Commentary: Rising Imports Won't Sink Japan
By Brian Bremner
With its anemic growth, crumbling domestic companies, and mountain of bank debt, Japan has been the sad joke of the global economy for years. But not in one regard. Year after year during its decade-long slide, the country has run up a huge current-account surplus. That's a measure of all the money a country brings in from abroad through trade, service, and investment flows. A quarter century of exporting Toyotas (TM ) and Sony (SNE ) gadgets has brought Tokyo a surplus of roughly $1.6 trillion--a source of national pride.
But what if Japan's export machine falters? These days, the nation's press is full of dire predictions that Japan--gasp!--may turn into a net importer of goods and services and become dependent on foreign capital to pay for the foreign wares it increasingly covets. In other words, it'll become just like that other global debt-head, the U.S.

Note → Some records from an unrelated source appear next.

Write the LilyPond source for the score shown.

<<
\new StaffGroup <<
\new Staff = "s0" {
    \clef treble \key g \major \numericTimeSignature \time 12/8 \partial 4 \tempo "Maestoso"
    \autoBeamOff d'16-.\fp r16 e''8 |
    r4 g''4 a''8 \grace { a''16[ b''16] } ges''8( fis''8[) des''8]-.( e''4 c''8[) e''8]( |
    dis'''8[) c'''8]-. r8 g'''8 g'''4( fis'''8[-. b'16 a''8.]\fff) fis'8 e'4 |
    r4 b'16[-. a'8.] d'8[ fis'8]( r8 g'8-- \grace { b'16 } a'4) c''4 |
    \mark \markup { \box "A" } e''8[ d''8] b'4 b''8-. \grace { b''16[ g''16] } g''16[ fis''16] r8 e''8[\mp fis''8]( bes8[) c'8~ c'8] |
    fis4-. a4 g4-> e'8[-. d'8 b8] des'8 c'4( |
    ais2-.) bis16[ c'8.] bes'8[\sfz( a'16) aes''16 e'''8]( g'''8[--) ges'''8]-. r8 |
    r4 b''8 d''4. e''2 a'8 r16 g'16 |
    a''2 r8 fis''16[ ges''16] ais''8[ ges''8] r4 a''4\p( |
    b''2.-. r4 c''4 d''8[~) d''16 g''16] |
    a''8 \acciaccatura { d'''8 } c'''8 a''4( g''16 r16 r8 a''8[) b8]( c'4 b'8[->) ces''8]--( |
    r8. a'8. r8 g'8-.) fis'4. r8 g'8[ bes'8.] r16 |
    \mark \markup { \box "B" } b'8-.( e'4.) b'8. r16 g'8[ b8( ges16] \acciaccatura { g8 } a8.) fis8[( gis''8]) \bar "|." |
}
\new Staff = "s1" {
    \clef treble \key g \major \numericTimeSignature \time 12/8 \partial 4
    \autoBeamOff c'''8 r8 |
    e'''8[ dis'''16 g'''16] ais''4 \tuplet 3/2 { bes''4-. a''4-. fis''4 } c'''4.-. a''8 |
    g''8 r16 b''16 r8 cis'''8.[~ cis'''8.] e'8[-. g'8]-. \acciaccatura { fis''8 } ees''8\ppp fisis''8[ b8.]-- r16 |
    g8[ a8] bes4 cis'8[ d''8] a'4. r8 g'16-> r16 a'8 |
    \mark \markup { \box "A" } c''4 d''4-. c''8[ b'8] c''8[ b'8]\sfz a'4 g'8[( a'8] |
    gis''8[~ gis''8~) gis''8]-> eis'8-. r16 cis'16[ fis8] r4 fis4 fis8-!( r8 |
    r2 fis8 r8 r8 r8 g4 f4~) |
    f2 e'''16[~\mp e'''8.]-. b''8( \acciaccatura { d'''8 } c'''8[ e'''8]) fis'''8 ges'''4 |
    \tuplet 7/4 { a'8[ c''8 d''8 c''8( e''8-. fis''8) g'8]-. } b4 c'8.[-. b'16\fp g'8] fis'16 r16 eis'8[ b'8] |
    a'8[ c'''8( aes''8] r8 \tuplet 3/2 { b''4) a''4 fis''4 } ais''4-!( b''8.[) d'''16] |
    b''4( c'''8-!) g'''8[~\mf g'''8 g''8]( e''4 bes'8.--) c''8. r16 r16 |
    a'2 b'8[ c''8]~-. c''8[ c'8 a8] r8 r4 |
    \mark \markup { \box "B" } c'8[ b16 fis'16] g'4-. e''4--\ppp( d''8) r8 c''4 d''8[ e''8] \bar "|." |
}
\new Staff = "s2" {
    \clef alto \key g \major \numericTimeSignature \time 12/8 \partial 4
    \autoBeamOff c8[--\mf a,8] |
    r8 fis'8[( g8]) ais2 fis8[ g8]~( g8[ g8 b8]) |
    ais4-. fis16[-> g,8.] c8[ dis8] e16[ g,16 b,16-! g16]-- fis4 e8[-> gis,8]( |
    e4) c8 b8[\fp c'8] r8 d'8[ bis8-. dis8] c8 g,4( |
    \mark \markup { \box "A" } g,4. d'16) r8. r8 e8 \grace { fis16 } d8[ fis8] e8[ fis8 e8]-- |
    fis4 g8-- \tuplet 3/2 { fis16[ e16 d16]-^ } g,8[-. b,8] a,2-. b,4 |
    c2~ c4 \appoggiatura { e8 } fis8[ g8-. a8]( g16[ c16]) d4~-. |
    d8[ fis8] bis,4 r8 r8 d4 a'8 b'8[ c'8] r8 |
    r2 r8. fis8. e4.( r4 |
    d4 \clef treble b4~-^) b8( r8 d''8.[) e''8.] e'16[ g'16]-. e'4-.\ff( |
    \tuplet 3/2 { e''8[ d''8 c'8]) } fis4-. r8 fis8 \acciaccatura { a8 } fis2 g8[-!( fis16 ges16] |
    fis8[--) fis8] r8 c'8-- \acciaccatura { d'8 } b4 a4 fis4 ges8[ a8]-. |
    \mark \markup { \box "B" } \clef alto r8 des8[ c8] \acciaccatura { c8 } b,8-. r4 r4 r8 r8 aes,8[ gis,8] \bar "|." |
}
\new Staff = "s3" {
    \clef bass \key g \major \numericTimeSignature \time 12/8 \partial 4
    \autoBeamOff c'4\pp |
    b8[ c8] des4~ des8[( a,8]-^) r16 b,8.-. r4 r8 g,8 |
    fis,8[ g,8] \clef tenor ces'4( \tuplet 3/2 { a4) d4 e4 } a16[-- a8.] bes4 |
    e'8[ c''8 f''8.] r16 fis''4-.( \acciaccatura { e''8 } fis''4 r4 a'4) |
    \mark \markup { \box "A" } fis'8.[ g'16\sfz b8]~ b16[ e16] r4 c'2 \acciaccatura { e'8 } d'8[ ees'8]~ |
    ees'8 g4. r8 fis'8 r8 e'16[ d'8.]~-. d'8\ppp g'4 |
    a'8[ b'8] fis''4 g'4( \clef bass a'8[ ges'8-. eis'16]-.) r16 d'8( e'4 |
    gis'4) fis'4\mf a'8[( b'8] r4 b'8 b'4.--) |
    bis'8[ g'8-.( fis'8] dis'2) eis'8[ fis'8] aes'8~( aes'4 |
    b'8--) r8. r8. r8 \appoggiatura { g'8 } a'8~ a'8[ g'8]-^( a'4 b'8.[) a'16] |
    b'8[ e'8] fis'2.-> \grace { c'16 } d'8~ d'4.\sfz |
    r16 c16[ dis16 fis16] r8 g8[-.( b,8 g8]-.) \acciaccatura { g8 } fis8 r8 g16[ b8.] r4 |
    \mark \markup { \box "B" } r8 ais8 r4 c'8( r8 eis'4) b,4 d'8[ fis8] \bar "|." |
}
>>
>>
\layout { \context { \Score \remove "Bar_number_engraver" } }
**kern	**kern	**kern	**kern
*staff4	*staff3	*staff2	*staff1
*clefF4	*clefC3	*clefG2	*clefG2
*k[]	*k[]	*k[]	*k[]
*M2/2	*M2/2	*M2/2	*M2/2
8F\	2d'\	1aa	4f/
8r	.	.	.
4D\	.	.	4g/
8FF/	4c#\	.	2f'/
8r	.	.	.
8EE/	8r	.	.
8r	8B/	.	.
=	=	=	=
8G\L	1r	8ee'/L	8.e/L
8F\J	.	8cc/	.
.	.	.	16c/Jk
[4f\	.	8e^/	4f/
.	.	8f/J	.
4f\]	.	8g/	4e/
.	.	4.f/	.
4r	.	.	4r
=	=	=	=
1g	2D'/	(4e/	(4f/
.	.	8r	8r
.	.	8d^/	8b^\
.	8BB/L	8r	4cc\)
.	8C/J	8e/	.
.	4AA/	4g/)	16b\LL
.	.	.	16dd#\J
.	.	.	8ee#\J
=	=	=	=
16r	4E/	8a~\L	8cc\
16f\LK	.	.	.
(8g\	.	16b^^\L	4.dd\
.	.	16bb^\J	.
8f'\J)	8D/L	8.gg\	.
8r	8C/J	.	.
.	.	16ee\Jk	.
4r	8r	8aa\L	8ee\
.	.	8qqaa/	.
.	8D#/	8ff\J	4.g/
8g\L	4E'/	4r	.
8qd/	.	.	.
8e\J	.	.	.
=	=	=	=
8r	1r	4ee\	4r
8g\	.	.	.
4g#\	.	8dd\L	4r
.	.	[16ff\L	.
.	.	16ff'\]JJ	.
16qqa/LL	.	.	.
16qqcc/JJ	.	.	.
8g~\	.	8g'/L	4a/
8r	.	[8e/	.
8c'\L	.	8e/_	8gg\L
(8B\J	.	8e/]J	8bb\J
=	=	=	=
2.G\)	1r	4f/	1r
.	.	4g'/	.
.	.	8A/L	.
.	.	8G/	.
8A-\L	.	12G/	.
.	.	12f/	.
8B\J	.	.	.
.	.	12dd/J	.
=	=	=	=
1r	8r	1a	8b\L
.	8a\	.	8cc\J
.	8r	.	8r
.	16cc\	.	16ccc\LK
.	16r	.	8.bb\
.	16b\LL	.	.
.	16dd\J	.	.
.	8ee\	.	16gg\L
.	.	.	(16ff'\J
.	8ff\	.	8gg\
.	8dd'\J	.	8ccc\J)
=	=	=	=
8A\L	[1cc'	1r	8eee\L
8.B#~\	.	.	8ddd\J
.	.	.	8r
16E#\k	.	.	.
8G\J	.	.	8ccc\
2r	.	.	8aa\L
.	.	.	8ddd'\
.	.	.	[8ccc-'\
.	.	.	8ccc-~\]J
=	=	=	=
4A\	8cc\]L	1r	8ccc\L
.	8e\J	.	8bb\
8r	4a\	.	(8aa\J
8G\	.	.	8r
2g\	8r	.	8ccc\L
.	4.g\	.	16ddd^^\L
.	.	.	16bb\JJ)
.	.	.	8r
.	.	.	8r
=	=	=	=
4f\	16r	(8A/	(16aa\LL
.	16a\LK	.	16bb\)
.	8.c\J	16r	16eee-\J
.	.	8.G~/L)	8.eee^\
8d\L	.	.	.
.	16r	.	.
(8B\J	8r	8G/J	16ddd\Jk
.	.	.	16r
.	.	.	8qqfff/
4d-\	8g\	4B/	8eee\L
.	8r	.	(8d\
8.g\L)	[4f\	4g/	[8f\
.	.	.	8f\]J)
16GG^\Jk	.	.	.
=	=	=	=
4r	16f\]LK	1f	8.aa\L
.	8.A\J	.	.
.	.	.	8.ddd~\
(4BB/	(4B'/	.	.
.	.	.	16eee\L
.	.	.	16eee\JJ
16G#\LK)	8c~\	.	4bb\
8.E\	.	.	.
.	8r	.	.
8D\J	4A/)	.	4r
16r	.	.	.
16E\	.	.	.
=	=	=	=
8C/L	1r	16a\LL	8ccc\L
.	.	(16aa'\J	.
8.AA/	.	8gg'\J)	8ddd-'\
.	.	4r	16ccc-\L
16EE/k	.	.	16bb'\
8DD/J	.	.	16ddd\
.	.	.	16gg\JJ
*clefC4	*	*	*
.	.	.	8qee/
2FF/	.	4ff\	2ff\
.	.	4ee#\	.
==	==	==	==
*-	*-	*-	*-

SEISMIC SHIFT. It's easy to see why the Japanese are obsessing over these dry trade figures. Data released July 12 show that the surplus for May fell a staggering 46% from a year ago. Despite the yen's 12% depreciation against the dollar over the past year, Japanese exports are down 15% to the U.S. through May. Meanwhile, even though Morgan Stanley & Co. forecasts that the overall economy will contract 0.8% in 2001, import volumes will clock nearly 5% growth. The fear is that if Japan has to borrow abroad to pay for imports, rates will rise so much they will smother the weak economy.
Scary scenario. But the Japanese should calm down. The data do indeed show a seismic shift in the economy. The decline in the surplus, however, may actually indicate that Japanese companies are finally getting serious about adopting global business practices. The surge in Japan's imports stems largely from a shift to overseas manufacturing. The bulk of them are items like high-powered lenses destined for Canon digital cameras and liquid crystal displays for NEC mobile phones.
Japan's manufacturers are going offshore to flee an expensive labor force. A personal computer that costs $1,800 to make in Japan costs only $1,140 to contract out in Taiwan and reship back to Tokyo for sale. That's why top computer makers such as Fujitsu Ltd. and Toshiba Corp. have announced plans to triple their outsourcing work in the next several years, from the current 10% of production to 30%. Thus, economists project Japan's current-account surplus will be sliced in half, to $54 billion, by yearend, compared with 2000 (table). And the forces pushing the surplus down will assert their influence even after Japan's economy recovers.
There's nothing intrinsically wrong with this development. Japanese companies need to outsource to stay competitive. Companies should focus the efforts of their well-paid, well-trained Japanese workers on making more complex products like high-end liquid crystal display panels and digital TVs, while other workers should enter the service economy. This shift occurred in the U.S. and, by and large, produced a healthier economy. Japan should let China, already home to one-fifth of Japanese consumer-electronics parts and component plants, handle the job of producing cheap goods.
AGING POPULATION. On top of that, since stepped-up deregulation in Japan has encouraged a flood of imports, consumers now spend 2% less of their income on clothing and food than they did last decade. Shoppers can buy $15 dress shirts imported from China instead of $50 shirts made locally. Besides, as seniors living on fixed incomes proliferate in Japan, they will need cheaper goods and services to prevent living standards from falling.
But what about the fear that the surpluses will turn into deficits---and that the need for foreign capital to finance the trade deficit will send Japan's long-term bond yields soaring? This prospect is largely a fiction. That's because Japan has its own, almost bottomless source of capital overseas: the earnings from thousands of Japanese plants abroad as well as the payout from huge investment in U.S. Treasuries and European bonds. Instead of worrying about its surplus, Japan should turn its vast talents to rebuilding the rest of its creaking economy.
Bremner covers Japanese finance from Tokyo.